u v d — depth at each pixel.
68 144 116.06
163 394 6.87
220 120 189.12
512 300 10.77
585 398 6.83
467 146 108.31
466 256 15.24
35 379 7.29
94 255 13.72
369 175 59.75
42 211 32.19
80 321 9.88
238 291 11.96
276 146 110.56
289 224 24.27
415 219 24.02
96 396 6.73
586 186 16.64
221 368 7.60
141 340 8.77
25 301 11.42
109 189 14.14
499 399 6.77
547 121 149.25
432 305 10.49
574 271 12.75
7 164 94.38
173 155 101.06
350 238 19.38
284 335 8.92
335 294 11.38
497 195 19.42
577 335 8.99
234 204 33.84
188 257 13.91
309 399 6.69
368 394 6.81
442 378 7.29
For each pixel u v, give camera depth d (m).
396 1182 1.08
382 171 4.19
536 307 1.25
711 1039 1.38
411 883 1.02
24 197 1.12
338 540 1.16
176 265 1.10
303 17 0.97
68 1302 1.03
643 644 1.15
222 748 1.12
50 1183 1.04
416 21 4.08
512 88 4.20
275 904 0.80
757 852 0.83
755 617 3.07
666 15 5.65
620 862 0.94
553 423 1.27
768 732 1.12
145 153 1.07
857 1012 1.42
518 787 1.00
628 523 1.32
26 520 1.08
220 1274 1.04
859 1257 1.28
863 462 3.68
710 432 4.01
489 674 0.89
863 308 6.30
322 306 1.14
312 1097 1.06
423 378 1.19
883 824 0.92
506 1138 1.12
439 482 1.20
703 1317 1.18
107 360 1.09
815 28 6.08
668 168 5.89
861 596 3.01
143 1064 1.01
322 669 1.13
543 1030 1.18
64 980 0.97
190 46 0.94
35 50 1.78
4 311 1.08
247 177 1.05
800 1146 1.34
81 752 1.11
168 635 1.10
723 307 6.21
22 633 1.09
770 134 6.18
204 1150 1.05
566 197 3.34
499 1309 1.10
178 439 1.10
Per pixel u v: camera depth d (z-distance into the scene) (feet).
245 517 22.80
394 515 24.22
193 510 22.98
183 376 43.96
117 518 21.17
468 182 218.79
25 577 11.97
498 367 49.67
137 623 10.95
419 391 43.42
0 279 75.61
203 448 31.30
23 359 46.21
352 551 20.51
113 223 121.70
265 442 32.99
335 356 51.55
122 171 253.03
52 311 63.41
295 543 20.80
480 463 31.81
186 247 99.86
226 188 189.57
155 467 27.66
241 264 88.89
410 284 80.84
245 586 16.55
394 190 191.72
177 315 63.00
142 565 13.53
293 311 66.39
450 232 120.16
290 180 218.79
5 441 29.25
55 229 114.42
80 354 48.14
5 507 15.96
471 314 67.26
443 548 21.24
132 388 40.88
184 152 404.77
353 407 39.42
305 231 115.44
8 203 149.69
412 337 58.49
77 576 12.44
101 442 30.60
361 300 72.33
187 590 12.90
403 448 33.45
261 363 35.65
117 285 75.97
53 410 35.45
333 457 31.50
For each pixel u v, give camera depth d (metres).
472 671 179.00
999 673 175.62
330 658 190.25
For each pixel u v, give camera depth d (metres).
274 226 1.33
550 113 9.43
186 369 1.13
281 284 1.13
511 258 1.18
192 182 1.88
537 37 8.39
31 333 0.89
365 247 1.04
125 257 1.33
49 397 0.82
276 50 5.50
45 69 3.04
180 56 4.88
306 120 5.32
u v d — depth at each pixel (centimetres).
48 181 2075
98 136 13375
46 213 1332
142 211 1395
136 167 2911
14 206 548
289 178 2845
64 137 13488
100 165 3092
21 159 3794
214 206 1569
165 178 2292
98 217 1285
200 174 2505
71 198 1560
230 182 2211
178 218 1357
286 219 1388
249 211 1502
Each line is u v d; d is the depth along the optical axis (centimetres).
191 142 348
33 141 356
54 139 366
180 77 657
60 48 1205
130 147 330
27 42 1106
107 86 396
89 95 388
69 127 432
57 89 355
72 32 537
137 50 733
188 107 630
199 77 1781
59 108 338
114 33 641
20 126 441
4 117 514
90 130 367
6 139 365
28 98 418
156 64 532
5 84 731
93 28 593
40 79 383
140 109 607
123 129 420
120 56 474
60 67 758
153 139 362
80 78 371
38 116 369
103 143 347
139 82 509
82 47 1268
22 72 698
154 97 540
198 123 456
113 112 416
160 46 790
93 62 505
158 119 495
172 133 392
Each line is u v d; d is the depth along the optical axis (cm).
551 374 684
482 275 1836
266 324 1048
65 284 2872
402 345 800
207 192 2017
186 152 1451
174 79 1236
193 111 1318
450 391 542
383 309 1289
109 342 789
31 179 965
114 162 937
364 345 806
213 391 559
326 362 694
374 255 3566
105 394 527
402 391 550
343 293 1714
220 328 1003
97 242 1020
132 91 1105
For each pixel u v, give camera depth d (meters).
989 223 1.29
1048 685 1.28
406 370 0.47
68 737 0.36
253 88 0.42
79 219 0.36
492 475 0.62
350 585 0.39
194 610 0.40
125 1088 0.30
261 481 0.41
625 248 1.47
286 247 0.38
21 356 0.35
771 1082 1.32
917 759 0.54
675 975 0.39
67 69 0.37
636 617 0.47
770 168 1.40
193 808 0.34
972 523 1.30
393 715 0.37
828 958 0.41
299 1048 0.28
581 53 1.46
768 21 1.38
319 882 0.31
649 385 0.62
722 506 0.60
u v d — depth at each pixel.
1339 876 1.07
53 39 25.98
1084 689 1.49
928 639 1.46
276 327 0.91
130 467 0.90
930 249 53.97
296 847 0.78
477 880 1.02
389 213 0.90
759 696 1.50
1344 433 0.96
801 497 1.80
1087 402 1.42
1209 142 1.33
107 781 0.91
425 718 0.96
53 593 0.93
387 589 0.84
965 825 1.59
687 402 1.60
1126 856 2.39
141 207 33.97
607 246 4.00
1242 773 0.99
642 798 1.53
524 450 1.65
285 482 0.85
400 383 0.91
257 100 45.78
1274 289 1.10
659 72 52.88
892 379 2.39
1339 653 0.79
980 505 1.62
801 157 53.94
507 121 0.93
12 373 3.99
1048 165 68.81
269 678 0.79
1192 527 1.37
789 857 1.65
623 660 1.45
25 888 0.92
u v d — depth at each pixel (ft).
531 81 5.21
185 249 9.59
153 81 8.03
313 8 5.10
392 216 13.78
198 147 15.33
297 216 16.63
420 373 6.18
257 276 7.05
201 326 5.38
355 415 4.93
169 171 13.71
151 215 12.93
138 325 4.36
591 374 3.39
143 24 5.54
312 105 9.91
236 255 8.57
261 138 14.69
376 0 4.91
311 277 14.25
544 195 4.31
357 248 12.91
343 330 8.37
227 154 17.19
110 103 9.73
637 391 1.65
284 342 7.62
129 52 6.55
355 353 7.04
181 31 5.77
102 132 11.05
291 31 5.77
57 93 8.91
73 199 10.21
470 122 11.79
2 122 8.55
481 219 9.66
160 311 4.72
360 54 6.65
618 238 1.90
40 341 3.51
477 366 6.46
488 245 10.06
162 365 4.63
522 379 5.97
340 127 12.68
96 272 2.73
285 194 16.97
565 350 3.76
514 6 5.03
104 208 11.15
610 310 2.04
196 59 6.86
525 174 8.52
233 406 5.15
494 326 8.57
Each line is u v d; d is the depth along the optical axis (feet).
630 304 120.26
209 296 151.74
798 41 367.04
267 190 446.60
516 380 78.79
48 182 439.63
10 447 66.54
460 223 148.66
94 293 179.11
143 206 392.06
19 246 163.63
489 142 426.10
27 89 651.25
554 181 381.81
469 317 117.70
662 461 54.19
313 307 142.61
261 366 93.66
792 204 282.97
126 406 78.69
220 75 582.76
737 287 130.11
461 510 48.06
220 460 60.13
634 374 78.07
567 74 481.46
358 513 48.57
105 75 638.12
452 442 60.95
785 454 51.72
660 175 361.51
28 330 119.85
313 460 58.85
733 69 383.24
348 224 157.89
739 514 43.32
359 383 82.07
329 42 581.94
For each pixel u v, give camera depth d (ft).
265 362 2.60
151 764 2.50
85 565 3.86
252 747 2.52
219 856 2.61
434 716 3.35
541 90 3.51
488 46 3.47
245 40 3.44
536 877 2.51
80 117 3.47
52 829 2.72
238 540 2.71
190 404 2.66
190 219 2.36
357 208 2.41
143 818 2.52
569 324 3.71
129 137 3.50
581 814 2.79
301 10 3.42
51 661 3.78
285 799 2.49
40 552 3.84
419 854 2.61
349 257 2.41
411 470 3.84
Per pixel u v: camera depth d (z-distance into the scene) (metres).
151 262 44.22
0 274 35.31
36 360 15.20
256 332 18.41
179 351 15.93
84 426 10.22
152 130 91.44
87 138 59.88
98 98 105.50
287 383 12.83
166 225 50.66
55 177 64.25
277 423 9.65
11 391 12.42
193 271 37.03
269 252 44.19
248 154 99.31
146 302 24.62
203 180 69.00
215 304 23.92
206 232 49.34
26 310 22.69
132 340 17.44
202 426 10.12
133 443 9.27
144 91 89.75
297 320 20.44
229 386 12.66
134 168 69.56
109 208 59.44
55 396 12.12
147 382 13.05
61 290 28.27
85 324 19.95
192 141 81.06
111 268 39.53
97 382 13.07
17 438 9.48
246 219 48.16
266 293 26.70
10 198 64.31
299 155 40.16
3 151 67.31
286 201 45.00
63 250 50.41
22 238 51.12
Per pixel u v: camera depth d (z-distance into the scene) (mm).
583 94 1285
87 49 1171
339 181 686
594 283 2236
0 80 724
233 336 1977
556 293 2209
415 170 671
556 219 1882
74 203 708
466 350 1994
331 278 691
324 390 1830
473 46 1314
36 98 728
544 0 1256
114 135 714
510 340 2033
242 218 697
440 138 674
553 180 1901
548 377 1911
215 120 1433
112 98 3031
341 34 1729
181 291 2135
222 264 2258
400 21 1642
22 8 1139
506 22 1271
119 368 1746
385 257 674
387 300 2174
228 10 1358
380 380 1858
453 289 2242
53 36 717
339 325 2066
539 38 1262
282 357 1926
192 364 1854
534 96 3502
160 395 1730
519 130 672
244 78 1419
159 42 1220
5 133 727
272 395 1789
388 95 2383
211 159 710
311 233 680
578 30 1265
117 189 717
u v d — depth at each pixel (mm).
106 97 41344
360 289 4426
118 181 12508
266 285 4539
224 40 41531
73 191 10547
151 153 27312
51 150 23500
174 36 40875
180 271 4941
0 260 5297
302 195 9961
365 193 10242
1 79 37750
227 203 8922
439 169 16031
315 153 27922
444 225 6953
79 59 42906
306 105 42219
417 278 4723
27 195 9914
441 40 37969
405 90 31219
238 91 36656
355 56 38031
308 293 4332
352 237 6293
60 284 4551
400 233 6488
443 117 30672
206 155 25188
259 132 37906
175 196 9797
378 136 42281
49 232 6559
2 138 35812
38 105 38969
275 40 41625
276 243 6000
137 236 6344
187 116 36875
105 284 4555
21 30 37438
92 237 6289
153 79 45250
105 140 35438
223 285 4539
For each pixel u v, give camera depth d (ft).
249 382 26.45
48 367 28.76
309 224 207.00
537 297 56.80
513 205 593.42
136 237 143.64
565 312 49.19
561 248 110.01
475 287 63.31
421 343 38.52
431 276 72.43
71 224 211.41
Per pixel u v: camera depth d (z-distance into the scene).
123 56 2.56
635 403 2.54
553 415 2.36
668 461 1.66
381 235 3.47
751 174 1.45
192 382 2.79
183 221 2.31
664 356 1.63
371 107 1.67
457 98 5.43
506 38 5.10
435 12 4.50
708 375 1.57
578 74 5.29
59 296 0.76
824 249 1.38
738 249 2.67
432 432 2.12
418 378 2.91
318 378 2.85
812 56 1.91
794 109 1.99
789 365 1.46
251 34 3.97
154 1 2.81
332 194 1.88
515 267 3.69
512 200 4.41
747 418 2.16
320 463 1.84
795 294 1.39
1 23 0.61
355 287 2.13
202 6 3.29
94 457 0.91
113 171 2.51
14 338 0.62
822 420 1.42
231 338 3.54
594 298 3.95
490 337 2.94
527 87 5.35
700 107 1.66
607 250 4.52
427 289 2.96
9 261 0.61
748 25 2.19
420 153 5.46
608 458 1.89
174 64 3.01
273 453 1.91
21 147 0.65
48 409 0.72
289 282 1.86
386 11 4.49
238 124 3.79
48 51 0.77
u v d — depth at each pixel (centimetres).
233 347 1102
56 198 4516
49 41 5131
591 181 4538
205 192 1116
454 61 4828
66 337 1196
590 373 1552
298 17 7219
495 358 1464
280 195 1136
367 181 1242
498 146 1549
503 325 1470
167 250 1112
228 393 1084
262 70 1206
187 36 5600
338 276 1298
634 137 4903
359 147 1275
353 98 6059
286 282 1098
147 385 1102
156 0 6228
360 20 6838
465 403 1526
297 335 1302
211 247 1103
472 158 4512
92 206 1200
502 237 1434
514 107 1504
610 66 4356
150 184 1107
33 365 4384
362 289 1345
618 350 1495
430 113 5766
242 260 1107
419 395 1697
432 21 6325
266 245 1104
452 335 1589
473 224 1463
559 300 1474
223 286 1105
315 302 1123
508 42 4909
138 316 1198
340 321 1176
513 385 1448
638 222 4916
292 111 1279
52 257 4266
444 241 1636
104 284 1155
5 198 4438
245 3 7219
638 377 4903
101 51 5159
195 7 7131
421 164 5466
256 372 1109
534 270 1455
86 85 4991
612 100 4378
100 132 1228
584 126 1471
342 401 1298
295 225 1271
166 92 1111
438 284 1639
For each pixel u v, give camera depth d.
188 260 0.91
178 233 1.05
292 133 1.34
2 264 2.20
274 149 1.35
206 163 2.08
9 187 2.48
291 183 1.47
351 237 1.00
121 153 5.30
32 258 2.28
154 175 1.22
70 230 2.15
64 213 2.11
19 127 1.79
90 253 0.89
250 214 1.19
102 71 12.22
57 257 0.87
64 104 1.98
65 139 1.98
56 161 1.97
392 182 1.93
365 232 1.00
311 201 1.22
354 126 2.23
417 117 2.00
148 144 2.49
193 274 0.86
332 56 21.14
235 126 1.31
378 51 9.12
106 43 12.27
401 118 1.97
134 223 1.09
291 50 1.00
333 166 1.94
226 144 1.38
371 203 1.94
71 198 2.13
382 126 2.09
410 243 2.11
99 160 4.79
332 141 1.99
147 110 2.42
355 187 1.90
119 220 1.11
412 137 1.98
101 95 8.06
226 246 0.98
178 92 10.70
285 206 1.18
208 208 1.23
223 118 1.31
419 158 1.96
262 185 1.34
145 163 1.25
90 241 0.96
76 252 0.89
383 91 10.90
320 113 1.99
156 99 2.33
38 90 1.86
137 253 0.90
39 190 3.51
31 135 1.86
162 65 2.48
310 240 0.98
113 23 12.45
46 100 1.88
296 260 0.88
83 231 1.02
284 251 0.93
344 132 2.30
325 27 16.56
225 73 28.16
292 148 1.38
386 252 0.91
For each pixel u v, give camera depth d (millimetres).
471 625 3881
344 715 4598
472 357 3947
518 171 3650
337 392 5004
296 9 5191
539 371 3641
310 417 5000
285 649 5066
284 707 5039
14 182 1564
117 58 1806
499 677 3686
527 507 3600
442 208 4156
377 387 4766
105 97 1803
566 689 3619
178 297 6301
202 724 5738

• Exercise directions: Set down, exactly as they appear above, all lines from the one that has "151 262 44.22" down to the one that has "151 153 27312", including those two and no others.

• Your solution:
151 262 44.22
0 274 35.31
36 360 15.20
256 332 18.41
179 351 15.93
84 426 10.22
152 130 91.44
87 138 59.88
98 98 105.50
287 383 12.83
166 225 50.66
55 177 64.25
277 423 9.65
11 391 12.42
193 271 37.03
269 252 44.19
248 154 99.31
146 302 24.62
203 180 69.00
215 304 23.92
206 232 49.34
26 310 22.69
132 340 17.44
202 426 10.12
133 443 9.27
144 91 89.75
297 320 20.44
229 386 12.66
134 168 69.56
109 208 59.44
55 396 12.12
147 382 13.05
61 290 28.27
85 324 19.95
192 141 81.06
111 268 39.53
97 382 13.07
17 438 9.48
246 219 48.16
266 293 26.70
10 198 64.31
299 155 40.16
3 151 67.31
286 201 45.00
63 250 50.41
22 238 51.12
Per pixel u v: camera depth d (z-distance into the scene) (mm).
583 94 1285
87 49 1171
339 181 686
594 283 2236
0 80 724
233 336 1977
556 293 2209
415 170 671
556 219 1882
74 203 708
466 350 1994
331 278 691
324 390 1830
473 46 1314
36 98 728
544 0 1256
114 135 714
510 340 2033
242 218 697
440 138 674
553 180 1901
548 377 1911
215 120 1433
112 98 3031
341 34 1729
181 291 2135
222 264 2258
400 21 1642
22 8 1139
506 22 1271
119 368 1746
385 257 674
387 300 2174
228 10 1358
380 380 1858
453 289 2242
53 36 717
339 325 2066
539 38 1262
282 357 1926
192 364 1854
534 96 3502
160 395 1730
519 130 672
244 78 1419
159 42 1220
5 133 727
272 395 1789
388 95 2383
211 159 710
311 233 680
578 30 1265
117 189 717
u v d — depth at each pixel (mm).
106 97 41344
360 289 4426
118 181 12508
266 285 4539
224 40 41531
73 191 10547
151 153 27312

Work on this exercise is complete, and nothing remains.